On June 25, CMS posted “Medicare Program: Payment Policies Under the Physician Fee Schedule and Other Revisions to Part B for CY 2011”
(PDF LINK VERY LARGE FILE http://www.federalregister.gov/OFRUpload/OFRData/2010-15900_PI.pdf)
the relevant pages are 219 and 220 which I’ve pasted below in their entirety (except a table laying out the relevant codes which is attached, the last three codes in the table are the ones relevant to home dialysis)
[INDENT]C. End-Stage Renal Disease Related Services for Home Dialysis (CPT codes 90963, 90964, 90965, and 90966)
- End-Stage Renal Disease Home Dialysis Monthly Capitation Payment Services (CPT codes 90963, 90964, 90965, and 90966)
In the CY 2004 PFS final rule with comment period (68 FR 63216), we established new Level II HCPCS G-codes for end-stage renal disease (ESRD) monthly capitation payment (MCP) services. For center-based patients, payment for the G-codes varied based on the age of the beneficiary and the number of face-to-face visits furnished each month (for example, 1 visit, 2-3 visits and 4 or more visits). Under the MCP methodology, the lowest payment applied when a physician provided one visit per month; a higher payment was provided for two to three visits per month. To receive the highest payment, a physician would have to provide at least four ESRD-related visits per month. However, payment for home dialysis MCP services only varied by the age of beneficiary. Although we did not initially specify a frequency of required visits for home dialysis MCP services, we stated that we “expect physicians to provide clinically appropriate care to manage the home dialysis patient” (68 FR 63219).
Effective January 1, 2009, the CPT Editorial Panel created new CPT codes to replace the G-codes for monthly ESRD-related services, and we accepted the new codes for use under the PFS in CY 2009. The CPT codes for monthly ESRD-related services for home dialysis patients include the following, as displayed in Table 32: 90963, 90964, 90965, and 90966. In addition, the clinical vignettes used for the valuation of CPT codes 90963, 90964, 90965, and 90966 include scheduled (and unscheduled) examinations of the ESRD patient.
Given that we pay for a physician (or practitioner) to evaluate the ESRD patient over the course of an entire month under the MCP, we believe that it is clinically appropriate for the physician (or practitioner) to have at least one in-person, face-to-face encounter with the patient per month. Therefore, we are proposing to require the MCP physician (or practitioner) to furnish at least one in-person patient visit per month for home dialysis MCP services (as described by CPT codes 90963 through 90966). This requirement would be effective for home dialysis MCP services beginning January 1, 2011. We believe this requirement reflects appropriate, high quality medical care for ESRD patients being dialyzed at home and generally would be consistent with the current standards of medical practice.

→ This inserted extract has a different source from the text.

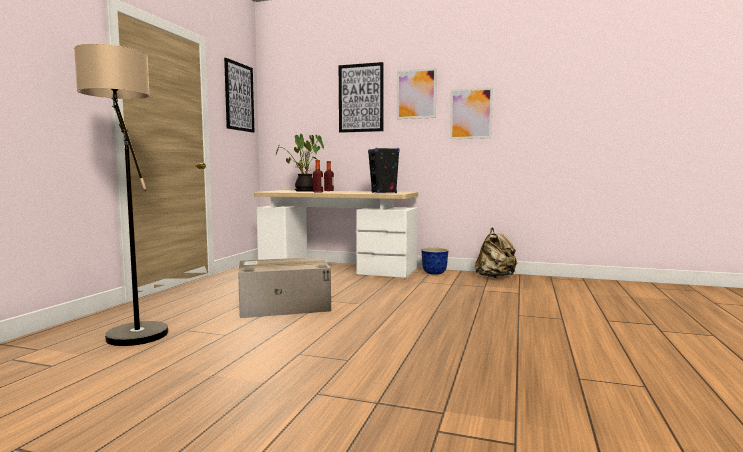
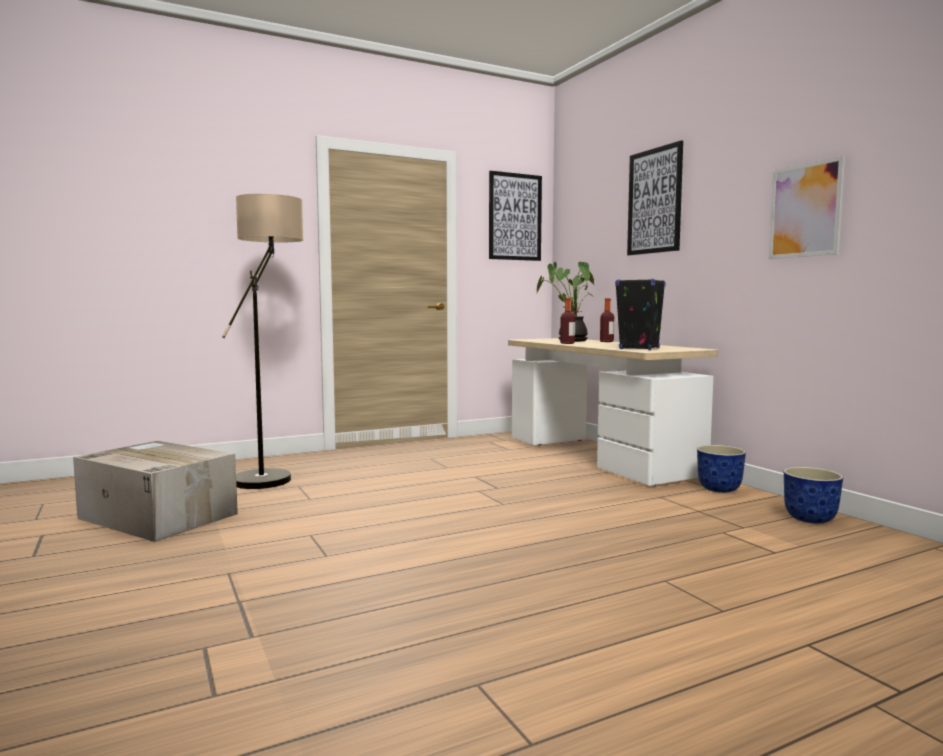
camera: 45 degrees right, 0 degrees up
(282, 305) = (424, 485): cardboard box -> cardboard box (156, 516)
(416, 94) = (724, 185): picture -> none
(495, 277) = (810, 519): beige backpack -> planter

CMS will publish this in the Federal Register on July 13 but the comment period starts when they make it available, therefor, the 60-day comment period closes on August 24.
My take away is that CMS is proposing to require, for those dialyzing at home, the Monthly Capitation Payment (MCP) physician to provide at least one inperson patient visit per month to earn the MCP, effective January 1, 2011.

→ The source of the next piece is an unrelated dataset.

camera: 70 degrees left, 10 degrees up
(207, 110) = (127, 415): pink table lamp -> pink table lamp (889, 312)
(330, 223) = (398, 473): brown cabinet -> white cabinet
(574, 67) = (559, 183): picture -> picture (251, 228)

Right now your nephrologist is paid even for months that you, as a home patient, don’t get in to see them. This rule would require an office visit each month in order for MCP physicican to bill CMS.
It is definitely best practice to see your doc every month but I think there should be an exception. One thing to point out is that today the primary home hemo device, currently in use, is meant to be transportable so it should not be unexpected to have people out of the area for a prolonged period.

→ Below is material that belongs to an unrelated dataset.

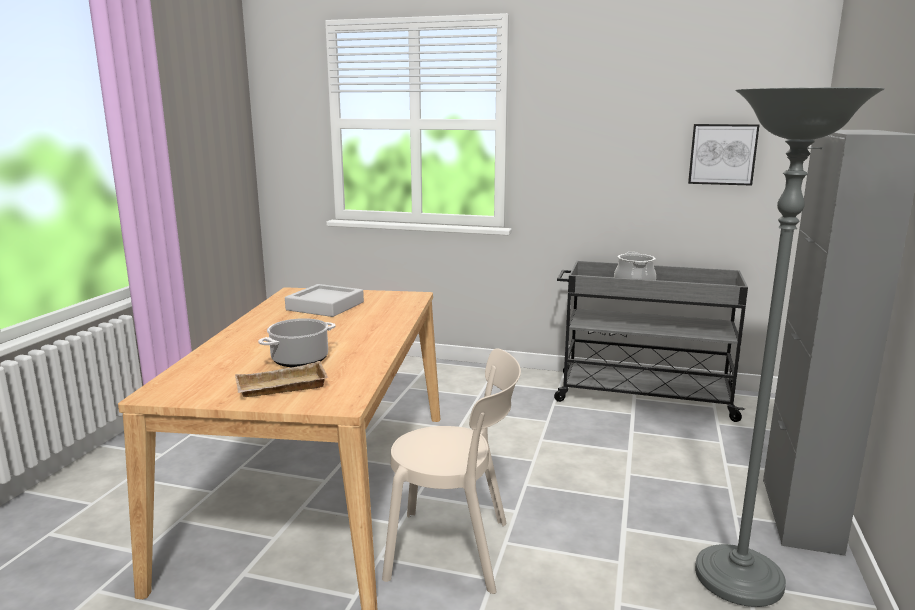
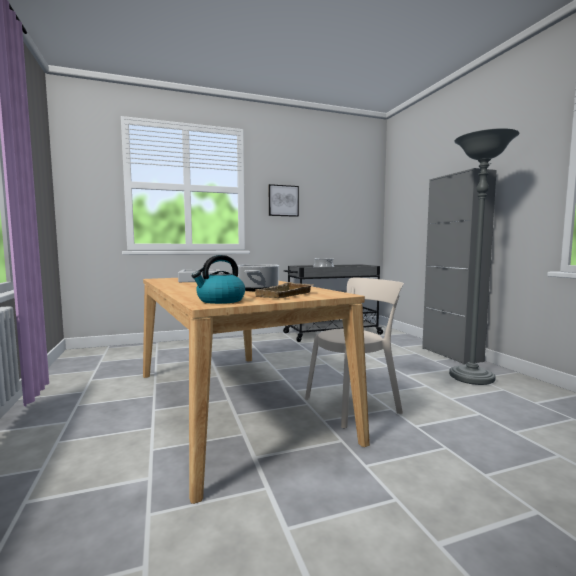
camera: 35 degrees left, 10 degrees down
(185, 387) = (220, 301): none -> kettle
(722, 154) = (348, 209): picture -> picture (283, 201)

As an example a snowbird who splits their time between a home in the north and and in the south. Using NxStage they can remain a patient of the provider in the north while they are in the South - for months at a time. Another situation is if you live several hours away, a state away.
I think I should be able to assume the risk of less frequent visits. I’m interested in what you all think, one concern is that this could create another barrier to access if docs are worried about reimbursement.